More than a hundred years later, and now supported by the UN, IWD has lost most, if not all, of its roots of class and struggle, hijacked by corporations presenting a sterile, shiny and safe version of women’s fight for equality. Rather than IWD being a record of direct action, often the only ‘action’ is a hashtag and the purchasing of ‘fempowerment’ merchandise. bell hooks wrote that she dreamed of seeing feminism proudly displayed on T-shirts or bumper stickers, but I don’t think she could have envisioned the hollow corporate nightmare that dream would become. Or indeed have imagined those T-shirts being made by underpaid women and girls in unsafe factories enduring terrible working conditions.

In recent times, this soulless charade has worked hard but failed to completely eclipse the good work that women’s charities and organisations try to showcase on IWD. In amongst the tsunami of hypocrisy and box-ticking, if I’ve looked hard enough, I’ve always managed to find a shimmer of hope. Each year I look on in awe at grassroots groups creating real change, the young women organising themselves, the schoolgirls demanding to know more about their herstory.

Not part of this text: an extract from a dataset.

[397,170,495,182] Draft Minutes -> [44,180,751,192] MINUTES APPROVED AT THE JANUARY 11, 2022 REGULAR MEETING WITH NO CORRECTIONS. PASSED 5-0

Yet today that feels harder to do than ever. Even if we can see past the legacy of ‘Lean In’, the controversial 2013 ‘feminist manifesto’ by Facebook’s chief operating officer, Sheryl Sandberg, and TV and magazine writer, Nell Scovell, and try to focus on the positives, this year, a day of webinars and tweets is teetering on the absurd. It’s like offering a child’s watering can to extinguish a forest fire.